**Description of the task:** Please pull out the lines of the listing below word for word, starting at the line that contains "View The Same Category" and ending at the line that contains "Complete Key for Schools 2nd Edition Test", both included.

** Given information follows **

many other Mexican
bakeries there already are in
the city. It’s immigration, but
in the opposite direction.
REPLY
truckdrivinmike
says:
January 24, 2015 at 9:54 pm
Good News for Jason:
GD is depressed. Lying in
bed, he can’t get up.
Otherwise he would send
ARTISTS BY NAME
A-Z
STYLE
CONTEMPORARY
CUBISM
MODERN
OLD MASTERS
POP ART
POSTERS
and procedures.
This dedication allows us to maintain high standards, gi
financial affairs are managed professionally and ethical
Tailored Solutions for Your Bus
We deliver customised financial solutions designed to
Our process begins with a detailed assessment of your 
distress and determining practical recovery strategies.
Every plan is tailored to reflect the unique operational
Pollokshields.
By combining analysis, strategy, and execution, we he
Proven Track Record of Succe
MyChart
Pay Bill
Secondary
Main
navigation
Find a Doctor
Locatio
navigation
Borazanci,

** End of Given information **
** Given information follows **

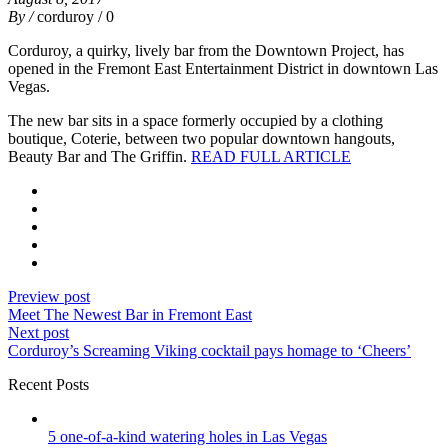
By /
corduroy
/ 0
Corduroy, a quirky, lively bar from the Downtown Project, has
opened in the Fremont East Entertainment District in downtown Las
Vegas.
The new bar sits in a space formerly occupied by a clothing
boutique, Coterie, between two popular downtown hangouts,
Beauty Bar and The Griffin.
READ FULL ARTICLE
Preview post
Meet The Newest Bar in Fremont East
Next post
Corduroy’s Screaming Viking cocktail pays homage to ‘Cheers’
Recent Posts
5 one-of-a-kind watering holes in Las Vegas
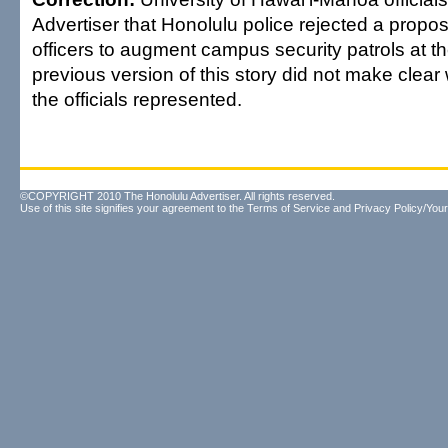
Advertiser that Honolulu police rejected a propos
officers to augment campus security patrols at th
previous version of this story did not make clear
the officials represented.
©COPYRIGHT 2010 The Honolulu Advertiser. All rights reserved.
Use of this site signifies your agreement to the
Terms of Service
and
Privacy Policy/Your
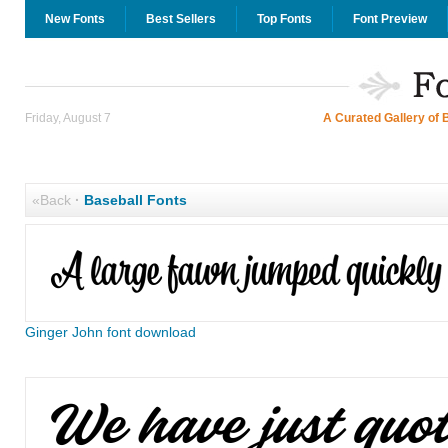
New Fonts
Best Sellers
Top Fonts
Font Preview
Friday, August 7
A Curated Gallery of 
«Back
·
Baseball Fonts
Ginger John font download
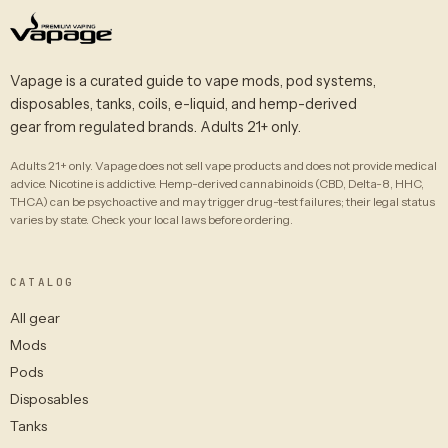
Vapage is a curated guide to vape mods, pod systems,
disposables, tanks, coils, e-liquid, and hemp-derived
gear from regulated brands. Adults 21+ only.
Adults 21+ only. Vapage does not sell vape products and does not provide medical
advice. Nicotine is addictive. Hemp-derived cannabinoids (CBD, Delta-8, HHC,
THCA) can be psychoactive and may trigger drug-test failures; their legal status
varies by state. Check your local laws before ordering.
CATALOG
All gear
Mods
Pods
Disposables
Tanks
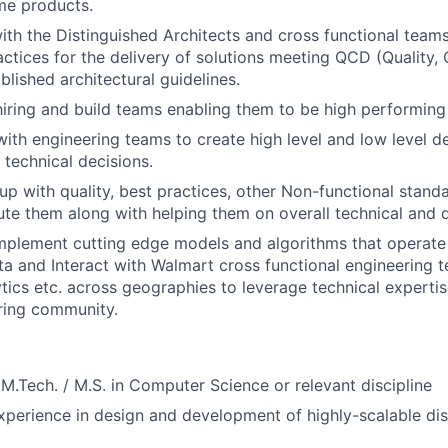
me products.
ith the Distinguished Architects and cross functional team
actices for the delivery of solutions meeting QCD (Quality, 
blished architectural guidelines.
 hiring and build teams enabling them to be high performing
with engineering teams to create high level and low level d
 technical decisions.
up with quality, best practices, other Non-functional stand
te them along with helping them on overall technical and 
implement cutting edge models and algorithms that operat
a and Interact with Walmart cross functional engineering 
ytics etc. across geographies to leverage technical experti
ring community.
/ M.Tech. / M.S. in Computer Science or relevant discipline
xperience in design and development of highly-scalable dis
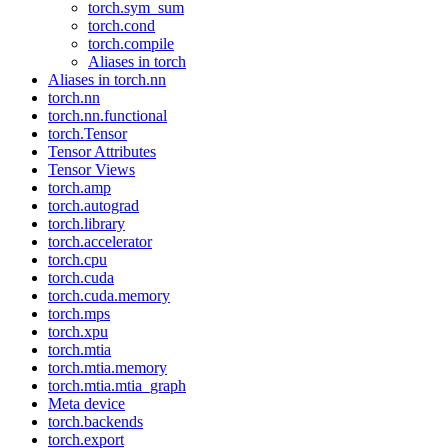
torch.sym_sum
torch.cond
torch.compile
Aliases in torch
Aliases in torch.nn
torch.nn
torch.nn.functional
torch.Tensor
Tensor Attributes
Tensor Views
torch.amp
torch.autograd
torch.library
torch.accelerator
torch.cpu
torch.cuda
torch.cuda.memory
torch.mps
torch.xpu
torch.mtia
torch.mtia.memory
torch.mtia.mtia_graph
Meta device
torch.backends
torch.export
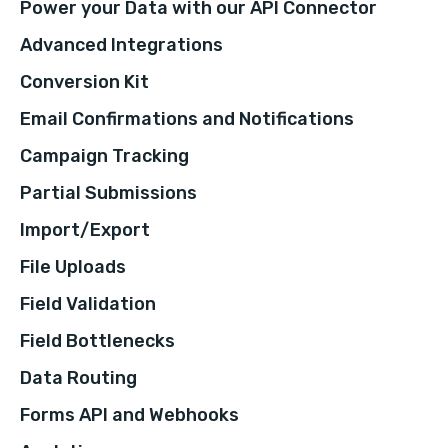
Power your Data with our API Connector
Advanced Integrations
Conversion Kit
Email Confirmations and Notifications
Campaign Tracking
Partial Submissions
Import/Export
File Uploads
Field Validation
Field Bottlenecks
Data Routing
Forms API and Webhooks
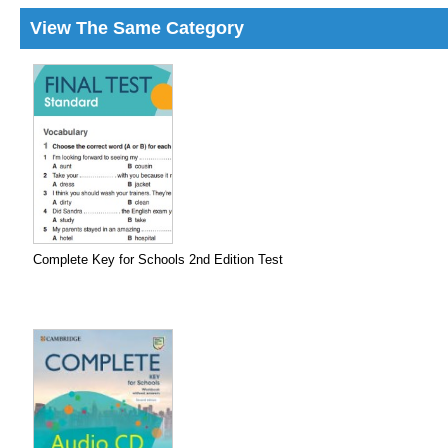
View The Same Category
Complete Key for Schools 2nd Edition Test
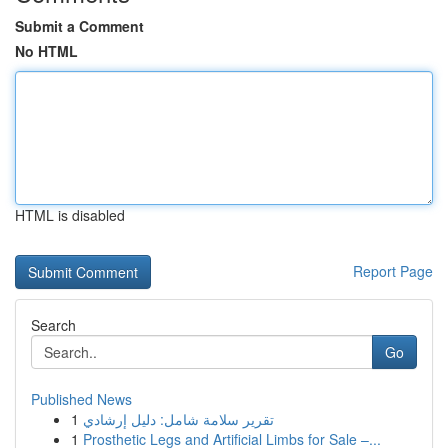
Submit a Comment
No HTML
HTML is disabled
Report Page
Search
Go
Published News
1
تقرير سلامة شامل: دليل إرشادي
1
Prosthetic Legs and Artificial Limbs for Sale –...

** End of Given information **
** Given information follows **

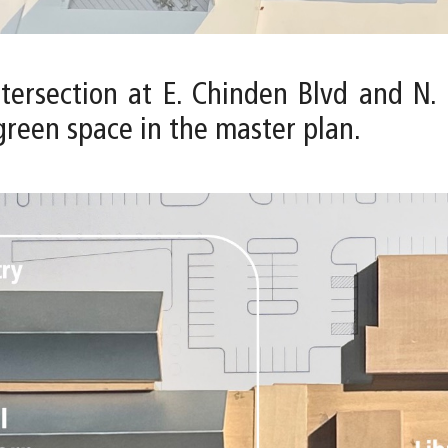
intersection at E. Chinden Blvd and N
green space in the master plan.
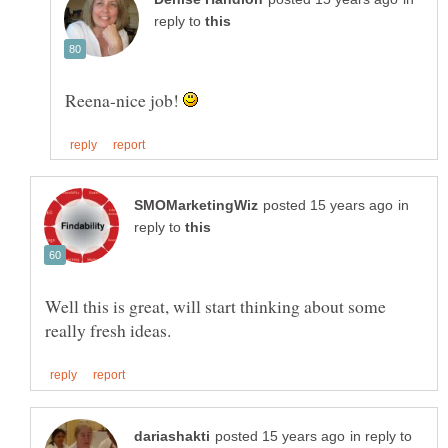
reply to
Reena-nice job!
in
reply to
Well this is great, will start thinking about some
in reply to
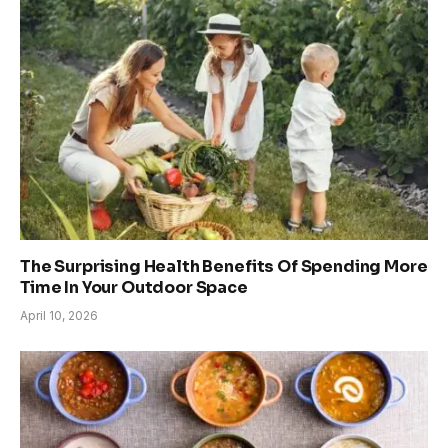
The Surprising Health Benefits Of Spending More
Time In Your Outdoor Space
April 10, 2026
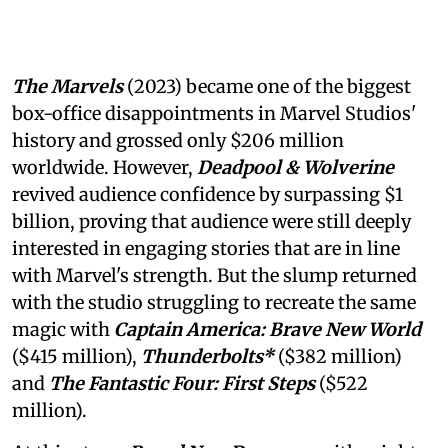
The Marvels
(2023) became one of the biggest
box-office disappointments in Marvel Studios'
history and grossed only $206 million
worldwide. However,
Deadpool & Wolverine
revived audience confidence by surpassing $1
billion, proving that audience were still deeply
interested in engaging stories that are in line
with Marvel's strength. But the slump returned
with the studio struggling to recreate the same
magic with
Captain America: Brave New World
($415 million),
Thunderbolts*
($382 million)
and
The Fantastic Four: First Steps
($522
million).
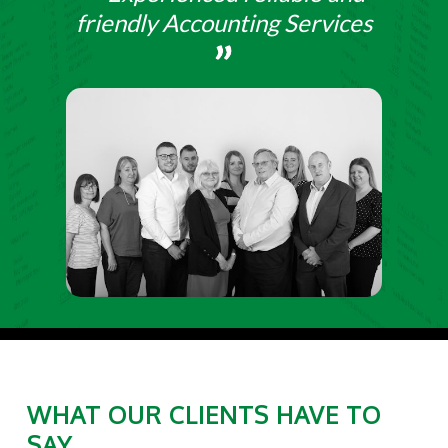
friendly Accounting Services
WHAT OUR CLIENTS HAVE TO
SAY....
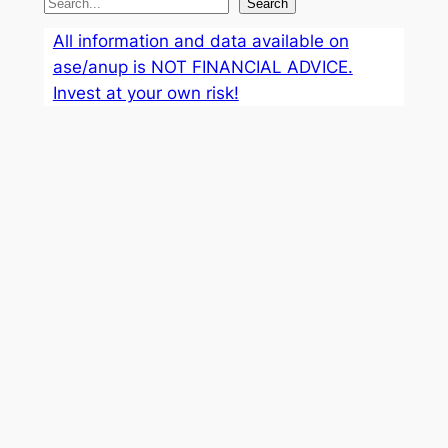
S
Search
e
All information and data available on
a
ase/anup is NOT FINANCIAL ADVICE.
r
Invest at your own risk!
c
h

** End of Given information **

**Result of the exercise:**
View The Same Category
Complete Key for Schools 2nd Edition Test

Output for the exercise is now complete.